Van tijd tot tijd had hij me gezegd dat hij zijn functie bij Esso (1957-1984) als werktuigbouwkundig ingenieur een keer zou willen inruilen voor een maatschappelijke of politieke functie. Toen ds. H.G. Abma als voorzitter van de SGP kwam praten over een mogelijke kandidaat Europarlementariër voor zijn partij, was de verbinding snel gelegd. In 1984 werd hij de eerste vertegenwoordiger van de SGP, toen samen met RPF en GPV. In dat parlement kon hij te midden van de (toen) ruim 400 anderen slechts een bescheiden rol spelen. ‘Op de achterkant van een postzegel’, zou hij later zeggen. Voordat hij tot besluiten of conclusies kwam, had hij zaken eerst grondig geanalyseerd. Hij profileerde zich daar als deskundige op de terreinen van onder andere landbouw, milieu, vervoer en binnenscheepvaart in Europa. Waar mogelijk roerde hij zich echter ook in ethische zaken en trad hij in de bres voor christenen in de verdrukking, evenals voor Israël in de aangevochten positie in het Midden-Oosten. Zijn maatschappelijke betrokkenheid heeft hij onder andere ook getoond door zich in te zetten voor de oprichting van de reformatorische scholengemeenschap Guido de Bres in Rotterdam.

CSFR

Leen was een van de veertien Delftse en Utrechtse studenten die in 1950 in Wapenveld bijeen waren gekomen om een studentenvereniging op te richten, die daarna de naam CSFR kreeg. Het overgrote deel van die studenten behoorde tot de Gereformeerde Gemeenten. Leen was hervormd (gedoopt) en werd in zijn visie op de kerk diepgaand gevormd door ds. W.L. Tukker, die toen in Delft predikant was en bij wie hij ook heeft gelogeerd. Binnen de eerste generatie van de CSFR was er inzake de visie op politiek en maatschappij een sterke betrokkenheid op de geschriften, c.q. de theologie van A.A. van Ruler (Religie en politiek). Diens theocratisch gedachtegoed betekende een verruiming van het blikveld van de studenten, die van huis uit politiek gezien door de SGP gestempeld waren.
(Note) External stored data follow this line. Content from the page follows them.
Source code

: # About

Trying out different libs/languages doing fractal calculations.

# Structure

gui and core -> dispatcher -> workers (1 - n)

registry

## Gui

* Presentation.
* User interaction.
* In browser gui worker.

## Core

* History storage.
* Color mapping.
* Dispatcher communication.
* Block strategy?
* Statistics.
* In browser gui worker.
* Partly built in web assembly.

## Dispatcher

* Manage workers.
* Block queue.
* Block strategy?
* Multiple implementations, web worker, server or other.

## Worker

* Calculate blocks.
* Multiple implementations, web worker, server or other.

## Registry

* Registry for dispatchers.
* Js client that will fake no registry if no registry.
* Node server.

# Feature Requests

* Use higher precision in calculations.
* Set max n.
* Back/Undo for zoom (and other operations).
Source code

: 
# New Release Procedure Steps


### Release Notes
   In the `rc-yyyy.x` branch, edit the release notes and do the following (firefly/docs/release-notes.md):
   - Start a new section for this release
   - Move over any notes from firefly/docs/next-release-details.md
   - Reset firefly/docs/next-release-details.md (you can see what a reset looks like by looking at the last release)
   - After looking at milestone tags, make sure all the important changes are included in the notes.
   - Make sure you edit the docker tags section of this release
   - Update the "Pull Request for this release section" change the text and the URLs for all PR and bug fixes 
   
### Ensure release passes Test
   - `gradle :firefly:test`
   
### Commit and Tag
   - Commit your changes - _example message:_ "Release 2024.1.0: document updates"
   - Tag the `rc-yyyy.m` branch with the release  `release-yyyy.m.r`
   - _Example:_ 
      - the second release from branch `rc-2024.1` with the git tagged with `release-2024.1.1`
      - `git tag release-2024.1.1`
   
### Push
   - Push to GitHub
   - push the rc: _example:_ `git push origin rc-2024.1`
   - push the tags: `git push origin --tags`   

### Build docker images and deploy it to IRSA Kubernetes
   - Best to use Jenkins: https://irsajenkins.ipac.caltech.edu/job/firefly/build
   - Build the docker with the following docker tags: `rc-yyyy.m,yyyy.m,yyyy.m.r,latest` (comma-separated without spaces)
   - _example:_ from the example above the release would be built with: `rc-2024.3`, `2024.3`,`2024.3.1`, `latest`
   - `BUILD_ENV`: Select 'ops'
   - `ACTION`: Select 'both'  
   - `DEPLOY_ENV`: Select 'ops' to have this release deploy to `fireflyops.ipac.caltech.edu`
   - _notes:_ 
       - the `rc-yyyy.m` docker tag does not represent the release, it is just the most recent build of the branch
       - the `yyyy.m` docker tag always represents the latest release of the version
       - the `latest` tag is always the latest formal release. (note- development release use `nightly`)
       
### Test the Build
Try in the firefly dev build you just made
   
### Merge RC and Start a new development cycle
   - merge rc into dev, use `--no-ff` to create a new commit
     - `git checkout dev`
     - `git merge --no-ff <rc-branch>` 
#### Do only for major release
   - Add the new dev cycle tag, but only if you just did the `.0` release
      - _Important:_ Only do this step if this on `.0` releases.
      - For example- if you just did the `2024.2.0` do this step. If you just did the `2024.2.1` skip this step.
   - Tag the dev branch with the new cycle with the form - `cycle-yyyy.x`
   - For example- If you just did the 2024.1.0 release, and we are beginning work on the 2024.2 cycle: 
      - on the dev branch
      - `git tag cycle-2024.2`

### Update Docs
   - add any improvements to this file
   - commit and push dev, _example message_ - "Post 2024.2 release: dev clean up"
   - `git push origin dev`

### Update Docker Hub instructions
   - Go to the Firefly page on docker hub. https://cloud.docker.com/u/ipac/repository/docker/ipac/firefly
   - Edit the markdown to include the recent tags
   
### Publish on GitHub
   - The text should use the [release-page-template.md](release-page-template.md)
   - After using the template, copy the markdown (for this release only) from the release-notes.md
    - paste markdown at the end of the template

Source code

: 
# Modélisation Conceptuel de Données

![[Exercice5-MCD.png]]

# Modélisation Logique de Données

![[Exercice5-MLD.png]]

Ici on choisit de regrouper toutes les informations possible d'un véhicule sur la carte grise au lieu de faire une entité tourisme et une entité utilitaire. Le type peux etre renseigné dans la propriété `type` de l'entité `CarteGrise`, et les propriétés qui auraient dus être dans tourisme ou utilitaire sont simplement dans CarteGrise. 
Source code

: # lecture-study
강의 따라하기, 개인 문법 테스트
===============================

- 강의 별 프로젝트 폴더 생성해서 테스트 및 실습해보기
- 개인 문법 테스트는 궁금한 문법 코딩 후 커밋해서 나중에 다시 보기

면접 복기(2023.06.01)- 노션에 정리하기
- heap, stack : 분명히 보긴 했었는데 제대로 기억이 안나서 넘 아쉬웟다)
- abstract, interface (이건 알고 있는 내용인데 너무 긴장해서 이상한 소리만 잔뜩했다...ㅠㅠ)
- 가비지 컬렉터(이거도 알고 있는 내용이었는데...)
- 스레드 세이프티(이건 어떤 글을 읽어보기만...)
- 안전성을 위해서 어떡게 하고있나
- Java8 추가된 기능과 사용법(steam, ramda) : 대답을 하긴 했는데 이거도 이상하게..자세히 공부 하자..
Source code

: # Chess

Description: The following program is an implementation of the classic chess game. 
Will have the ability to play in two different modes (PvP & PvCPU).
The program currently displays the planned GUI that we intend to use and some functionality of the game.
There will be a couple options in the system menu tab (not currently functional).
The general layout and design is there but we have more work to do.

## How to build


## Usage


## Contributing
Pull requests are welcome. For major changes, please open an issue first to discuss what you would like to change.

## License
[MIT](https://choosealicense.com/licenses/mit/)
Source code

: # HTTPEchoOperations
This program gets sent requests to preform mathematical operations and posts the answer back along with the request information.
In die lijn heeft Leen zijn politieke ambacht als SGP’er willen beoefenen. Daarin was hij nauw verwant met ds. H.G. Abma, maar ook met drs. G. van Leijenhorst, medeoprichter van de CSFR, die politiek actief werd in de Christelijk-Historische Unie. In de uitoefening van zijn functie mocht het, zei hij, niet ontbreken aan eeuwigheidsperspectief: we zijn pelgrims op weg naar God.

Samen

Ons leeftijdsverschil van tien jaar betekende dat we elkaar in ons geboortedorp Ridderkerk niet echt leerden kennen. Mijn vader en de vader van Leen zaten wel samen in de gemeenteraad voor de SGP. En op zaterdag hield mijn vader de boeken bij op het loonwerkersbedrijf van de vader van Leen. Leen ontmoette ik vooral via de CSFR.

Hij bleef lang ongehuwd en kwam vanaf het begin van ons huwelijk vaak logeren. Zo ontstond een hechte vriendschap. In 1962 was hij lid geworden van het hoofdbestuur van de Gereformeerde Bond. Zelf kwam ik daar in 1966 binnen. Vier en dertig jaar (tot 2020) hebben we daar samen opgetrokken. In 1973 werd hij penningmeester. In de praktische uitoefening van die functie (tot 2000) werd hij in zijn Straatsburgse jaren trouw bezig gestaan door Beli, de vrouw die hem op 5 januari 2018 tot zijn grote verdriet is ontvallen.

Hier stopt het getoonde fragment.